DE NOTRE ENVOYE SPECIAL
LES MEDECINS participant à l'opération « La France sans spécialistes » ont rempli la grande salle du Palais des congrès de Barcelone. Un succès incontestable.
Maïthé Alonso, présidente de la Conférence nationale des associations de médecins libéraux (Cnamlib), à l'origine de cette opération, ne cache pas sa satisfaction. Elle dit sa fierté devant un mouvement aussi spontané et explique en substance qu'il ne sert à rien de détruire le système de santé qui existe aujourd'hui en France. Un système menacé, dit-elle, par la reforme de l'assurance-maladie : « Les technocrates doivent redescendre à notre niveau. Ce qu'ils nous préparent, on sait pertinemment que ça ne marche pas. » En particulier, la Cnamlib réclame la suppression du dossier médical personnel (DMP), qui porte atteinte, selon les spécialistes, à la confidentialité des données médicales. Ils demandent donc un rendez-vous au ministre de la Santé pour lui exprimer leurs craintes et lui suggérer de revenir sur cette réforme.
Exemples étrangers.
Les témoignages de médecins étrangers qui se sont succédé à la tribune du Palais des congrès de Barcelone tendent à montrer que le système français tel qu'il existe aujourd'hui peut faire des envieux.

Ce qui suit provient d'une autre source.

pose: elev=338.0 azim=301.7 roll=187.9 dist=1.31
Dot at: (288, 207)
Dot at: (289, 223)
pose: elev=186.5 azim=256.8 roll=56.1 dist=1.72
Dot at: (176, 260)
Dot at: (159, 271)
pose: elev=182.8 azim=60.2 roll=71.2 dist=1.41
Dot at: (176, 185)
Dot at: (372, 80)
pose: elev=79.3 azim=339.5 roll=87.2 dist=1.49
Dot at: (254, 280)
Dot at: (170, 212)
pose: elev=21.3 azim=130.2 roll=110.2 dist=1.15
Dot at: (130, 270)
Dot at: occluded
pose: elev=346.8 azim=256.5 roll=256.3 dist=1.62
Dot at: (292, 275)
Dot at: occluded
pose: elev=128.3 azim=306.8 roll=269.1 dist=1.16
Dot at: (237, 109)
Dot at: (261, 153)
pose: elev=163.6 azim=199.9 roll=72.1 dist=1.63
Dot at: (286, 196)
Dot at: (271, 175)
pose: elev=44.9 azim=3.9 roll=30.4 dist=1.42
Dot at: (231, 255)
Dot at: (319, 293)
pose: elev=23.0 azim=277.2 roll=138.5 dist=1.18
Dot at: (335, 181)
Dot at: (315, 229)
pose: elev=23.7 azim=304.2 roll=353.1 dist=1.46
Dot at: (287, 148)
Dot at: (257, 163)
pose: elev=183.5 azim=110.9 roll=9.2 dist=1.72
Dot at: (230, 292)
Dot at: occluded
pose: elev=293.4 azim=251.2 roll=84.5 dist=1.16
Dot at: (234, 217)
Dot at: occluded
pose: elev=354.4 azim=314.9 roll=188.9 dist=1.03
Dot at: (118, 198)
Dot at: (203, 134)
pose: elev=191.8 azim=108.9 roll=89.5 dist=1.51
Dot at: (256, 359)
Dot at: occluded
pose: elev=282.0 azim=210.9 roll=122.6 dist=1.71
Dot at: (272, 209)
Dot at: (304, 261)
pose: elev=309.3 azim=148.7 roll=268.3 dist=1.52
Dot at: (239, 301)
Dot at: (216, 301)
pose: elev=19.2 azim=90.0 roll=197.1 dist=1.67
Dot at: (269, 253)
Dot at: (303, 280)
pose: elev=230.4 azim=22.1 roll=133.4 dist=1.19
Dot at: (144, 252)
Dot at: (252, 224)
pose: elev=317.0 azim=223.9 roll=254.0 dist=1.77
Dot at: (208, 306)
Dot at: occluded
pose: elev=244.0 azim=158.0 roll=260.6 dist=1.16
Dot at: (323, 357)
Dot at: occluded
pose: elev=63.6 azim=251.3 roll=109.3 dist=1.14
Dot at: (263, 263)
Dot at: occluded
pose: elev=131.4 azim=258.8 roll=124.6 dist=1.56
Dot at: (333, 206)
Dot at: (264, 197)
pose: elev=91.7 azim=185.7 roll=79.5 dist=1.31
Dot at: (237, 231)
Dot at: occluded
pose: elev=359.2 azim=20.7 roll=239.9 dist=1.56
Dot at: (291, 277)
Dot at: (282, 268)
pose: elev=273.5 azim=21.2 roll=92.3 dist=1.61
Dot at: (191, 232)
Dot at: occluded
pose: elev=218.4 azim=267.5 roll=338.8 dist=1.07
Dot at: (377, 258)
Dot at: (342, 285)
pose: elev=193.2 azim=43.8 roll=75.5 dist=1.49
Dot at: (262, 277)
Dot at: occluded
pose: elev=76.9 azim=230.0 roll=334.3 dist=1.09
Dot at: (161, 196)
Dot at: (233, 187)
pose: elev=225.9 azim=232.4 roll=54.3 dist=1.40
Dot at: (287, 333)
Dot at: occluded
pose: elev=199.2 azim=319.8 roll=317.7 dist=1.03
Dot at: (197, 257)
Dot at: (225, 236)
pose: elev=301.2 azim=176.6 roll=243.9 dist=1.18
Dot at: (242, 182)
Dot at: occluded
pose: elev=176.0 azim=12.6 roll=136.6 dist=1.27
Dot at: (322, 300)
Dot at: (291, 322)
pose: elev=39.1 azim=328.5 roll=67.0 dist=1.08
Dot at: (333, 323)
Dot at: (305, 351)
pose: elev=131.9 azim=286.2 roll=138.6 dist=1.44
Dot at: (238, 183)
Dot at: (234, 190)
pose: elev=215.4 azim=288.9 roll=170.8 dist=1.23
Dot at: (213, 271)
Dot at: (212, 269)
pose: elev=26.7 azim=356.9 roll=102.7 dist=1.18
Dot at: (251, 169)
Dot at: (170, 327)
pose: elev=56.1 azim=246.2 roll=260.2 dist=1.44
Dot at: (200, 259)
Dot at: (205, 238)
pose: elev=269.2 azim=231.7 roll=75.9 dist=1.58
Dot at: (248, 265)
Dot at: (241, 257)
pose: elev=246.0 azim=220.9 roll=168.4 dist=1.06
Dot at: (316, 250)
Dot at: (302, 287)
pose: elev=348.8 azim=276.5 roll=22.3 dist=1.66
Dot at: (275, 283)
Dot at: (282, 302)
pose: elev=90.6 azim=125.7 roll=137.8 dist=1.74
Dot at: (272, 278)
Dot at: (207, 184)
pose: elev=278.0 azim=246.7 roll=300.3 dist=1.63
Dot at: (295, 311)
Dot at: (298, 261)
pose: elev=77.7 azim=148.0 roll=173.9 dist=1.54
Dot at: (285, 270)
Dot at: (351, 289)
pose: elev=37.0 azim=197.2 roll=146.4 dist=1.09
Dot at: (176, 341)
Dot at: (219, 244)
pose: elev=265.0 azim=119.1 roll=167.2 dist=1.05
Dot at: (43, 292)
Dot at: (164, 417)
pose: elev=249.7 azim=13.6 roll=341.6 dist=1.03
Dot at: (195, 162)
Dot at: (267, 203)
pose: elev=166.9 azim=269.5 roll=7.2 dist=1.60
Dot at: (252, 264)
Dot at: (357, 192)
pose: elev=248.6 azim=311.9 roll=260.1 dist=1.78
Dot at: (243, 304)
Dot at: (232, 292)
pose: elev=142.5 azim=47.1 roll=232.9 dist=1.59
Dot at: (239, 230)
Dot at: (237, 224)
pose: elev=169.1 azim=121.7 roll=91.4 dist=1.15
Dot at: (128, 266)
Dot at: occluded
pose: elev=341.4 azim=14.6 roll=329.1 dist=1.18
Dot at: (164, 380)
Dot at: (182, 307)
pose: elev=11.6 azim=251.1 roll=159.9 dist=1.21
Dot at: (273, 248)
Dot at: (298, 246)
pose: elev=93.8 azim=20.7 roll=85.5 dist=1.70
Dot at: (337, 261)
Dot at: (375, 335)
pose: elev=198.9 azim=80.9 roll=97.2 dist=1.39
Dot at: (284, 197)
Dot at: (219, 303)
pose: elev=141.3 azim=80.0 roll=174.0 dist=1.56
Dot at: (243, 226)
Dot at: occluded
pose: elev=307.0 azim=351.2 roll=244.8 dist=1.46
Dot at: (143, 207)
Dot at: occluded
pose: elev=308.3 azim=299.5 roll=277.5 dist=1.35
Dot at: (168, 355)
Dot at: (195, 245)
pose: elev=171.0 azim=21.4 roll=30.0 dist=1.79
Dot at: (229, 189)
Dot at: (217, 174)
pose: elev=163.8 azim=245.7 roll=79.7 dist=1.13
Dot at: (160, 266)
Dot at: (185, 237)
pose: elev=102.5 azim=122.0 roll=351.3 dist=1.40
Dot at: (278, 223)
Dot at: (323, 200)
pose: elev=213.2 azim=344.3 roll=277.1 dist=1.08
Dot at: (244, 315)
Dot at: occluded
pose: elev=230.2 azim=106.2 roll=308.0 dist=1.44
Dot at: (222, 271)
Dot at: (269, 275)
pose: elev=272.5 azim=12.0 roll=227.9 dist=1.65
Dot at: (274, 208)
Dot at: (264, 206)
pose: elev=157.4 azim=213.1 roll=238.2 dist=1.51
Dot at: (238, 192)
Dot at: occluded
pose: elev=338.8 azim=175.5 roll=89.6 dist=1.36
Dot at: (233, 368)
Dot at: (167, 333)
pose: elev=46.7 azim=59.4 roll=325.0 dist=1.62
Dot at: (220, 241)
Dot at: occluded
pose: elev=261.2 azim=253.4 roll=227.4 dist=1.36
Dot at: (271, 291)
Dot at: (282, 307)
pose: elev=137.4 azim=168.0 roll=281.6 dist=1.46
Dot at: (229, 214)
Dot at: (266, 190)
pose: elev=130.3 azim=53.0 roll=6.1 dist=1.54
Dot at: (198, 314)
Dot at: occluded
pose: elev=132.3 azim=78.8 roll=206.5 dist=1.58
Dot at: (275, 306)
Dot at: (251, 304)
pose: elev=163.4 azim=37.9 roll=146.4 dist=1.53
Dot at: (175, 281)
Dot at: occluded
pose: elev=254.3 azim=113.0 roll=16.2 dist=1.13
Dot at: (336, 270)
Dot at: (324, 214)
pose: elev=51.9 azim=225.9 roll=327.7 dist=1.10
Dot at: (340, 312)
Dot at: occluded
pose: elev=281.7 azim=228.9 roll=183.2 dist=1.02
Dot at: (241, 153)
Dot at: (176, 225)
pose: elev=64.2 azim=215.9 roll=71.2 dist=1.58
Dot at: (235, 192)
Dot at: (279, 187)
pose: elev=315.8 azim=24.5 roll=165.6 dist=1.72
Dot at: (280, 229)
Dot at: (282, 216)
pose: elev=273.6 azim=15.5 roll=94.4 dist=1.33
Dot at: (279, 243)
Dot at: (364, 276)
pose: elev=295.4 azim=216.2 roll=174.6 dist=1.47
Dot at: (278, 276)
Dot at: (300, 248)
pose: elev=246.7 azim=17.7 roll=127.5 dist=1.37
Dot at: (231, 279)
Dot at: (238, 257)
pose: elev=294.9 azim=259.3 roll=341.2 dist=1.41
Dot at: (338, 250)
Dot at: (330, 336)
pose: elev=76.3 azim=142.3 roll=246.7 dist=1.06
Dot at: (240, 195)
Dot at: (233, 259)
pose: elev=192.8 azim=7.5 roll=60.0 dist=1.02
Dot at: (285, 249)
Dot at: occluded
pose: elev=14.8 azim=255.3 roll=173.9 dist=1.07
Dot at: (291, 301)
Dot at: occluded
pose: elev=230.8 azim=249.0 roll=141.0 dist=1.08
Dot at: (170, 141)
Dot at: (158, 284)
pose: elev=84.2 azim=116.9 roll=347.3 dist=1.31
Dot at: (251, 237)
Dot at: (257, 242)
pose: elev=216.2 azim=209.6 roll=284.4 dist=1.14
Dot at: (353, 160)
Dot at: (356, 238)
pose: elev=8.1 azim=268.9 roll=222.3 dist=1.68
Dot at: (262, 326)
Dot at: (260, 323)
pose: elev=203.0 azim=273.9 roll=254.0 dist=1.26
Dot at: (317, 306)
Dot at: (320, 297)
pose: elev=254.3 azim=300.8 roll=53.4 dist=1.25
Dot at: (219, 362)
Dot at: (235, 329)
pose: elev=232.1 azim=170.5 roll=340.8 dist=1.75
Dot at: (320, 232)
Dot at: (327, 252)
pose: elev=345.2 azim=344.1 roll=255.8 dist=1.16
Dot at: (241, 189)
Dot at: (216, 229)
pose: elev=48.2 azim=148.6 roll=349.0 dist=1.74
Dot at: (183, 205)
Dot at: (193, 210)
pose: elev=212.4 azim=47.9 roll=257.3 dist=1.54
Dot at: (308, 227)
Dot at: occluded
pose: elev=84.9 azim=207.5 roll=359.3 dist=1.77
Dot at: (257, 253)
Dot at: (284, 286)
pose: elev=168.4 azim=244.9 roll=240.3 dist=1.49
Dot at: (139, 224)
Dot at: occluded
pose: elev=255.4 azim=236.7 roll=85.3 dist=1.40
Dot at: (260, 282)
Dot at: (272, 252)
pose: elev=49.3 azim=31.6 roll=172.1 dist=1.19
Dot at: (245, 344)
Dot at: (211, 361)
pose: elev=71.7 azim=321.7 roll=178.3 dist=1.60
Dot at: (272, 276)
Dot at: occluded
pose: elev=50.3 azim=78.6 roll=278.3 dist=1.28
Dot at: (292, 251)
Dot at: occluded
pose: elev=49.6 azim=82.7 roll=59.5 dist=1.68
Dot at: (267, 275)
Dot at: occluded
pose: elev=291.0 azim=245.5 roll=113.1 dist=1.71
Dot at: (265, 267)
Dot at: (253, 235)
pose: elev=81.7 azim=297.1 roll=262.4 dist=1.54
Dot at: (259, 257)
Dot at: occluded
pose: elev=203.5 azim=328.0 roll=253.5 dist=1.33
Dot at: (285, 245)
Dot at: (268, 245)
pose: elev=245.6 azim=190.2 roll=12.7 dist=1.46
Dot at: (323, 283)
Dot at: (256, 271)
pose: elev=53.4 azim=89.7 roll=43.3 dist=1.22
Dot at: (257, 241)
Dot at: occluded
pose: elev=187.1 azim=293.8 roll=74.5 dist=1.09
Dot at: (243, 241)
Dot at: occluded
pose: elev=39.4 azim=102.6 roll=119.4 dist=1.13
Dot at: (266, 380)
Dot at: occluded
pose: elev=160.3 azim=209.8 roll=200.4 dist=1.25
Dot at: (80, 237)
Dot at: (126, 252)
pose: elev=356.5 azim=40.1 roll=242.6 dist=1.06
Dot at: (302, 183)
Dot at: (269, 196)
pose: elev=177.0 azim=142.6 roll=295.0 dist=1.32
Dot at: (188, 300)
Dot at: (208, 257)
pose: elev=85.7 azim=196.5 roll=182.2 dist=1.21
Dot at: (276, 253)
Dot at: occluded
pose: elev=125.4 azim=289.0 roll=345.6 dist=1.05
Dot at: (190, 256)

Voici un médecin anglais qui décrit le fonctionnement du NHS (National Health Service). Les médecins fonctionnaires, la vétusté des hôpitaux, les listes d'attente pour être opéré, tout est passé en revue, et le médecin conclut : « Chez nous, tout est fait pour que ce soit la galère pour le patient ; ce système va à l'encontre des droits de l'homme. » Tonnerre d'applaudissements.
Voici un médecin français qui a exercé outre-Rhin : « Il y a quelques années, dit-il, j'ai pris la décision d'aller exercer en Allemagne, et j'ai craqué au bout de cinq ans. Je voyais 250 patients par jour, ce qui me laissait environ trois minutes par patient. En Allemagne, le médecin ne touche pas d'honoraires de ses patients, il est payé directement par la caisse dont il relève, mais cette caisse met un ou deux mois à payer et demande sans arrêt des explications sur les actes ou les prescriptions. En Allemagne, j'ai fait ce que je serais tenté d'appeler de la médecine vétérinaire. » Succès assuré. C'est ensuite au tour du Dr Marti, un Espagnol, de prendre la parole pour décrire les pratiques de la péninsule ibérique : en Espagne, affirme-t-il, il y a des listes d'attente partout car rien n'est fait pour moduler l'accès du patient. « Les médecins généralistes qui travaillent pour le système de santé voient environ un patient toutes les sept minutes, et les spécialistes voient un patient toutes les dix ou quinze minutes. Ils arrêtent de travailler au plus tard à 16 heures, puis exercent en consultations privées ou pour des mutuelles. » La salle en redemande.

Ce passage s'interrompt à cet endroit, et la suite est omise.